それほどまでに彼から出る言葉には重みがあった。
「ツール アイテムボックス」
彼の手にアイテムボックスがあった。
そこに護衛の死体が入っていく。
「せめて安らかに葬ろう…」
そうして、全員の護衛の死体が吸い込まれて辺りには何もなくなった時、彼がこちらを振り向く。
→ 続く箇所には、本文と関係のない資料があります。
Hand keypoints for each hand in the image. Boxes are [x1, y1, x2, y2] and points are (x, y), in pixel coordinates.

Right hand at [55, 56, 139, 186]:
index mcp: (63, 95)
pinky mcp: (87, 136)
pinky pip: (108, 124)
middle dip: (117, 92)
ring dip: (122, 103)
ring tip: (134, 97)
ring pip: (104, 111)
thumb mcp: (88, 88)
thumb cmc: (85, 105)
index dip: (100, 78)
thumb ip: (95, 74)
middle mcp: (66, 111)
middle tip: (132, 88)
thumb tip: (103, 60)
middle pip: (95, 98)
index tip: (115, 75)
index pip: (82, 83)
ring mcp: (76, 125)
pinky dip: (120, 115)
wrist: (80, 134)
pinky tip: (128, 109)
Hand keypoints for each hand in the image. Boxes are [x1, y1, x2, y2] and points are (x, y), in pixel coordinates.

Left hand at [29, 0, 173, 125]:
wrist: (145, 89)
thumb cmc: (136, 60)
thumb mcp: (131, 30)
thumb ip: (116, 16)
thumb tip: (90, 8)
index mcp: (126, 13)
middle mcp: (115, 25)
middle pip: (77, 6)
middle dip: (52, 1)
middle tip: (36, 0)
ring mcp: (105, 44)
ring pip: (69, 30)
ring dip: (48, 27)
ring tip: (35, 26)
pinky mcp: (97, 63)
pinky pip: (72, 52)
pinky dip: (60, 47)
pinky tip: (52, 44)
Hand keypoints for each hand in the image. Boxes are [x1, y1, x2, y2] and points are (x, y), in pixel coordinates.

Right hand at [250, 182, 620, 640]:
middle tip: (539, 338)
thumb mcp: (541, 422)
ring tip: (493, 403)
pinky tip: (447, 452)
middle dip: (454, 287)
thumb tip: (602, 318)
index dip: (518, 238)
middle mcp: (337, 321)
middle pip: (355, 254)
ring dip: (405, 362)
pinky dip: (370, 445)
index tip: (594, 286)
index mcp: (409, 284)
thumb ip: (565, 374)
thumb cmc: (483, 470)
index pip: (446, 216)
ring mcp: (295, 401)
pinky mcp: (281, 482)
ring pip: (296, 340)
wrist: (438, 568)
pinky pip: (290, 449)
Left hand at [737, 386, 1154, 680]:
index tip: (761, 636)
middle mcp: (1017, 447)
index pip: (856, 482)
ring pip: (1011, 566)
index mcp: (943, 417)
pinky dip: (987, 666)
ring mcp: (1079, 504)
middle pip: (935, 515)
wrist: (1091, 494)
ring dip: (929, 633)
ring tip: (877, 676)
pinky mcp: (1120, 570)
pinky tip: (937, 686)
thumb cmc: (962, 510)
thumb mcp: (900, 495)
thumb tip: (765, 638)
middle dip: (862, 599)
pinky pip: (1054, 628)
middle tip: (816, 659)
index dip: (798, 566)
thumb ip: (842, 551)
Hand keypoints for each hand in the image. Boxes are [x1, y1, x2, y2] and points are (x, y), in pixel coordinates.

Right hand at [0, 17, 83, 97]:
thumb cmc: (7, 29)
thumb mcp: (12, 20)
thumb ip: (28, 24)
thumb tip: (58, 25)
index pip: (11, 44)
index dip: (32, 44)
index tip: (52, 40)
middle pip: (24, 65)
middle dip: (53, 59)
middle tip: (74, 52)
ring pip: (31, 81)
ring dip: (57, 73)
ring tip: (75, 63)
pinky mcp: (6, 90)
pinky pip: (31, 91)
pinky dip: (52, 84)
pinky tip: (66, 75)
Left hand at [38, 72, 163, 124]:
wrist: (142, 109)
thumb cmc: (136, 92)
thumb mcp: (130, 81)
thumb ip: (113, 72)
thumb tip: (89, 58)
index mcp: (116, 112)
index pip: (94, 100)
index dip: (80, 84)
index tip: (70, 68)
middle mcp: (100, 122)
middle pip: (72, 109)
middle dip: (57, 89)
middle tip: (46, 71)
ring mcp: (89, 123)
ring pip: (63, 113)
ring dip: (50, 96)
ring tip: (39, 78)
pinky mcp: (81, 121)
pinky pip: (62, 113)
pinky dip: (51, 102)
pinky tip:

「改めて先ほどは助けてくれてありがとう。私の名前はジャン・M・ホープ、ホープ家の長男です。よろしくお願いします」
そう名乗ってきたのである。
にしても年,俺とほぼ変わらないように見えるけどすごく大人っぽく見えるのはなんでだろう?
というかなんか外国人みたいな並びだな。
JFKさんみたい
まあ、けど俺も自己紹介しないとな…
「ジャンさん、初めまして。僕の名前はミズシタ ルイって言います。よろしくお…」
名前を言った瞬間彼の表情が一気に変わる。
あれ俺なんかまずいこと言ったかな。
「今、名前をルイと言いました?」
「へ、あ、はい」
「君、それは王の名前である。そんな名前を付けるなんて王に対しての侮辱と当たるぞ」
え、え、ちょっと待て。
理解が追いつかない。
つまり、王の名前もルイだから同じ名前使ったら侮辱罪に当たるってことか。
「いつもならその場で打首だが…君は僕の命の恩人だ。今は目を瞑っておこう」
あっぶねえ。
普通に殺されるとこだった。
「けど、名前は変えとくべきだ。じゃないといつか殺されるぞ」
肝に銘じておこう…
「そうだ、私は急いで帰らないといけないんだった。ちょっと馬車引き上げるの手伝ってくれない?」
なんか話し方、結構フランクになったな。
けど、こっちのほうがいいや。
「分かった、手伝うよ」
そうして、俺らは馬車を起こそうとするが…それは悲惨な状況だった。
車輪が折れており、馬もいない…もはやこれを馬車と呼んでいいものか疑うレベルだ。
もちろん、こんな状況じゃ帰るなんてとてもできないだろう。
事実彼はさっきからずっと思いつめた顔で悩んでる。
まあ、こんなアクシデント初めてなんだろうな。
俺は彼を誘ってみる。
「あのーもう暗くなってきたし、俺の寝床くる?」
その言葉を聞くと同時に彼の表情が一気に明るくなっていく。
よほどうれしかったのだろうか。
「ありがとう、君は命の恩人だ」
そういいながら彼が近づいてくる
そんな、大げさなとは思ったが、別に安心してくれたならそれでいっかと思い直した。
にしても、と俺は彼の顔を見る。
さらさらとした金髪に少し長いまつ毛、くりっとした目に少し長い鼻。
いやー本当に整った顔立ちだな〜と思う。
あーあ、俺もこんなイケメンに生まれたかったぜ。
「何馬鹿なこと言ってるんですか、マスター。早く寝床に戻りますよ」
シュリがそんなことを言ってくる。
そう言えばシュリのこと紹介していなかったな。
「えーと、ジャン・M・ホープ様」
「ジャンでいいよ。敬語もなしでok」
あ、そう?
貴族っぽいから一応敬語で話しておこうと思ったが…
許可もらったしまあ普通に話す方が楽だしね。
まあ、よくよく考えたらさっきから若干ため口ぽかったし。
「じゃあジャンって呼ばせてもらうね。僕のことはルイで…」
「だから名前は変えなって」
そう突っ込まれてしまった。
「まあ、とりあえず暗くなってきたし、僕たちの寝床、紹介するね」
そうして、俺らは新しい仲間?を連れて寝床へ戻って行った。